Yesterday, I read a Yahoo! article concerning a parent ranting about the humiliation that her 8-year daughter suffered after receiving an end-of-the-year Catastrophe Award from her school teacher. The “award” was given to the student with the most excuses of not having homework. The parent did not realize that, her decision to include the media magnified the embarrassment a thousand (or even a gazillion) fold. Aside from a spot in the primetime news, their story is featured in Yahoo! home page.
While reading the article, I felt sorry for the child. This is a clear case of a parent being out-of-touch with her child’s academic development. Children are children. If they can get away without doing their homework, they will surely not do it. It is still the parent’s responsibility to make our children responsible. Registering our children in after-school program is not an excuse at all for not checking daily on their progress.
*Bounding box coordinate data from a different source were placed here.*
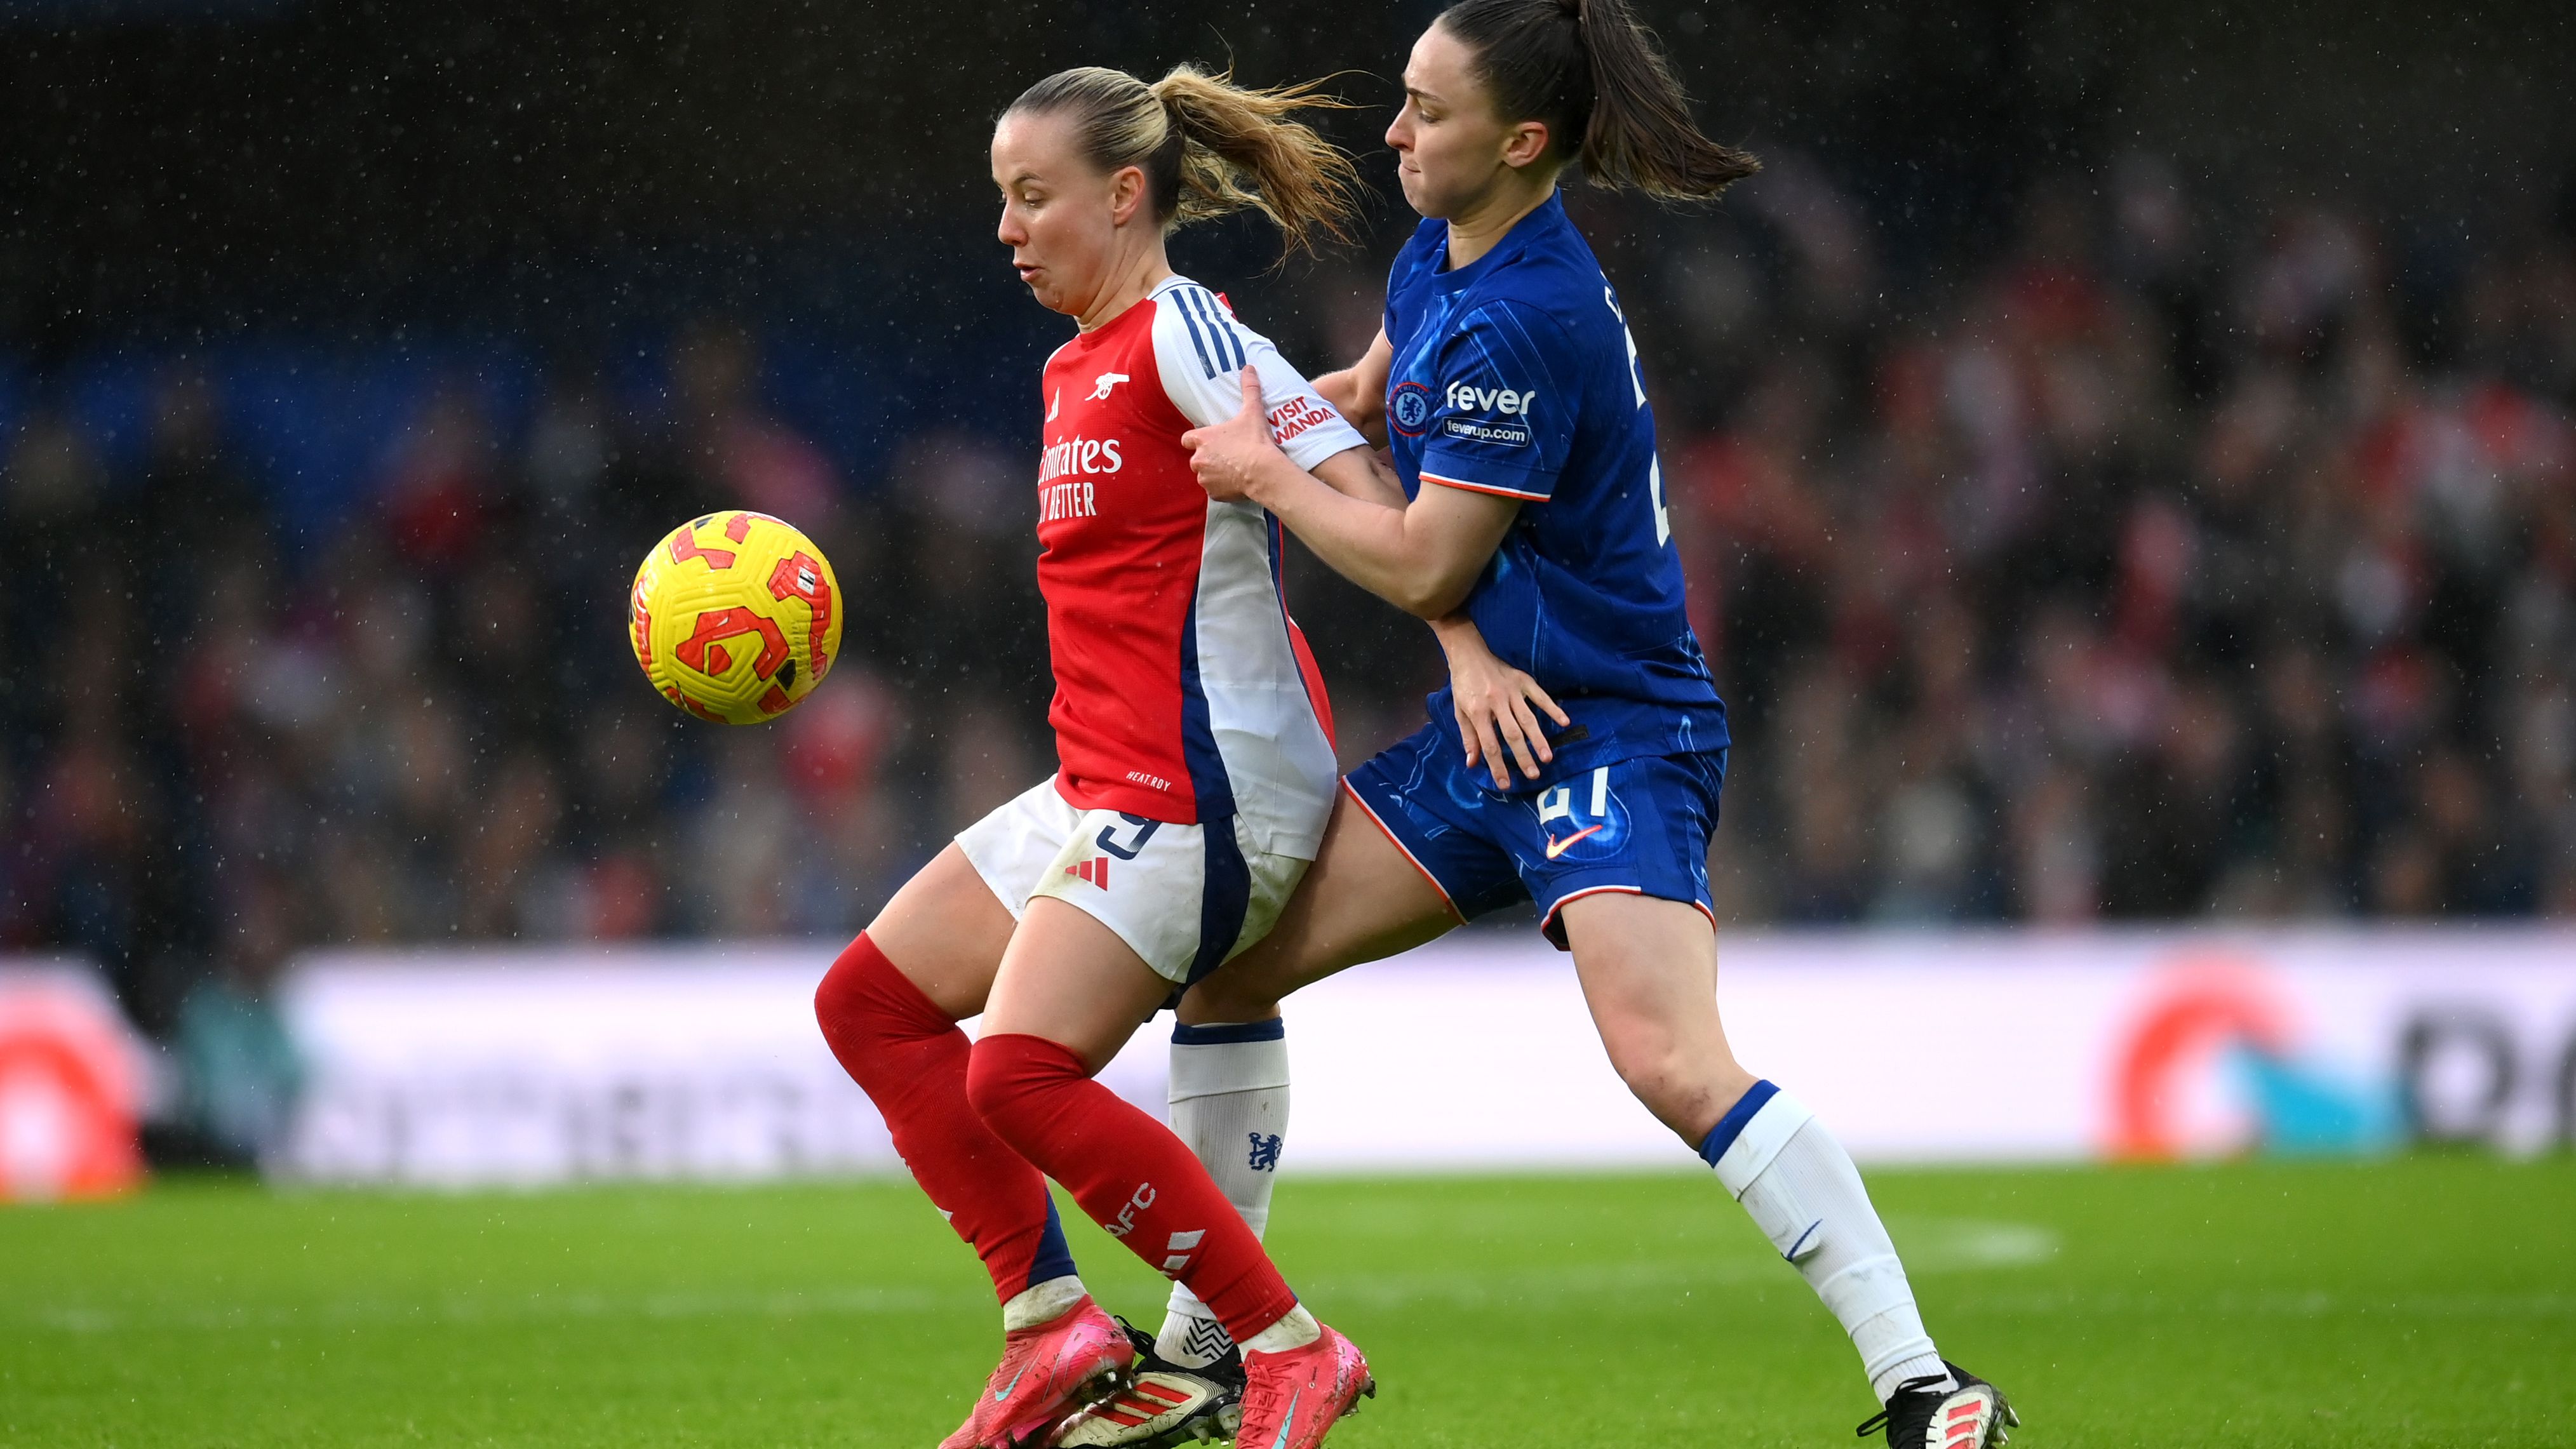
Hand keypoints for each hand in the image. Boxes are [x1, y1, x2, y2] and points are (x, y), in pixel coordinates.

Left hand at [1182, 369, 1282, 502]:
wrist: (1264, 471)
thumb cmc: (1255, 441)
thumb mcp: (1252, 412)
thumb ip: (1249, 389)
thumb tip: (1249, 367)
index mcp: (1202, 439)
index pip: (1187, 439)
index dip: (1196, 440)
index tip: (1209, 441)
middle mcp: (1198, 459)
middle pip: (1196, 458)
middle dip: (1208, 458)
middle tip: (1228, 456)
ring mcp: (1204, 478)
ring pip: (1205, 475)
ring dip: (1215, 473)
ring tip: (1234, 470)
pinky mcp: (1213, 493)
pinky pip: (1214, 490)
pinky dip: (1222, 488)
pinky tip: (1236, 482)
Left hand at [1440, 625, 1570, 787]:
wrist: (1469, 654)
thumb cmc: (1463, 685)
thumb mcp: (1459, 712)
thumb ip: (1468, 737)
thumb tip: (1472, 763)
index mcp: (1478, 711)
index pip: (1490, 744)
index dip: (1497, 766)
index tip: (1506, 784)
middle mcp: (1496, 702)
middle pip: (1512, 734)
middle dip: (1523, 756)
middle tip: (1534, 775)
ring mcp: (1511, 691)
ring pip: (1527, 718)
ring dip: (1539, 739)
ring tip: (1547, 757)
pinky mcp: (1523, 680)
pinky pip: (1540, 696)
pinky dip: (1553, 708)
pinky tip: (1565, 721)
Talking about education, I am commending the Volusia County School District for technologically advancing in their methodology of imparting information to parents and students. As a parent, it is really useful and helpful. I can monitor my little mushroom’s progress just by logging in to the Parent’s Portal website. Also, electronic communication is heavily used in my little mushroom’s class. So I pretty much know their class’ schedule. Every night, I check her organizer and my email for any correspondence from her class. This, however, leads to my little mushroom’s quest for the so-called thing…privacy. She wants her own email – her username, her password. Believe me, the first time I heard her say, “I need some privacy, Mom”, I went ballistic. I went to the knight for comfort, and he gave me his logical insights on the matter. To cut the story short, he sided with her. Still, I do not want to lose my focus on being a parent though. I want an email platform that is designed and made for children in a safety environment. For a week now, my little mushroom is using KidsEmail.org. So far, she likes it. No ads. No foul images or language. No spam emails. Most importantly, I am still discreetly in control. I get a copy of all the emails she receives. If the sender is not in the contact list, it needs to be approved first (who else?) by me. The site offers a 30-day trial. For a reasonable subscription fee, she can continue using it.